Beyond Imitation: Constraint-Aware Trajectory Generation with Flow Matching For End-to-End Autonomous Driving
Lin Liu, Guanyi Yu, Ziying Song, Junqiao Li, Caiyan Jia, Feiyang Jia, Peiliang Wu, Yandan Luo

TL;DR
This paper introduces CATG, a flow matching-based planning framework for autonomous driving that incorporates explicit safety and physical constraints, improving trajectory diversity and adherence to rules.
Contribution
The paper's main novelty is integrating explicit constraints into flow matching for trajectory generation, enabling safety compliance and style control in autonomous driving.
Findings
Achieved 2nd place on NavSim v2 challenge with an EPDMS score of 51.31.
Successfully mitigated mode collapse and improved trajectory diversity.
Enabled explicit safety and kinematic constraints within the generative process.
Abstract
Planning is a critical component of end-to-end autonomous driving.

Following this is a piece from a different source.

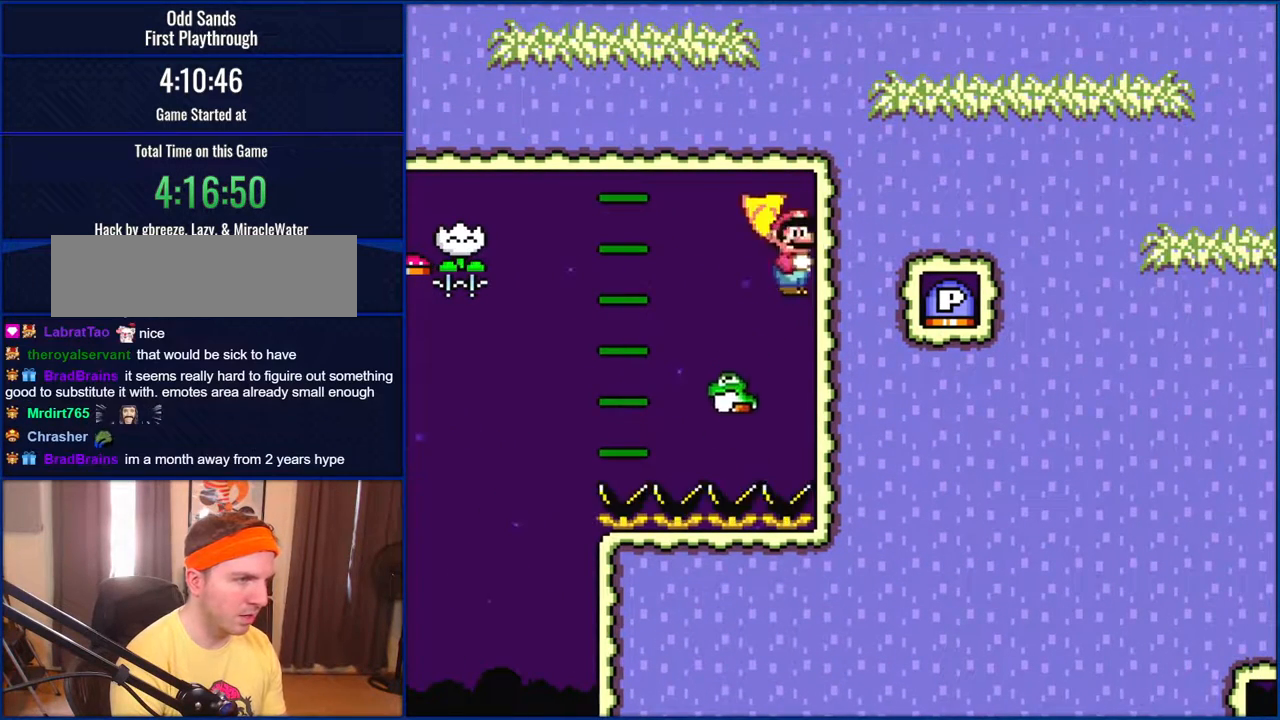
{"buttons": ["B", "Y", "DPAD_LEFT"], "events": [[133, "DPAD_LEFT", "down"]]}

However, prevailing imitation learning methods often suffer from mode collapse, failing to produce diverse trajectory hypotheses. Meanwhile, existing generative approaches struggle to incorporate crucial safety and physical constraints directly into the generative process, necessitating an additional optimization stage to refine their outputs. To address these limitations, we propose CATG, a novel planning framework that leverages Constrained Flow Matching. Concretely, CATG explicitly models the flow matching process, which inherently mitigates mode collapse and allows for flexible guidance from various conditioning signals. Our primary contribution is the novel imposition of explicit constraints directly within the flow matching process, ensuring that the generated trajectories adhere to vital safety and kinematic…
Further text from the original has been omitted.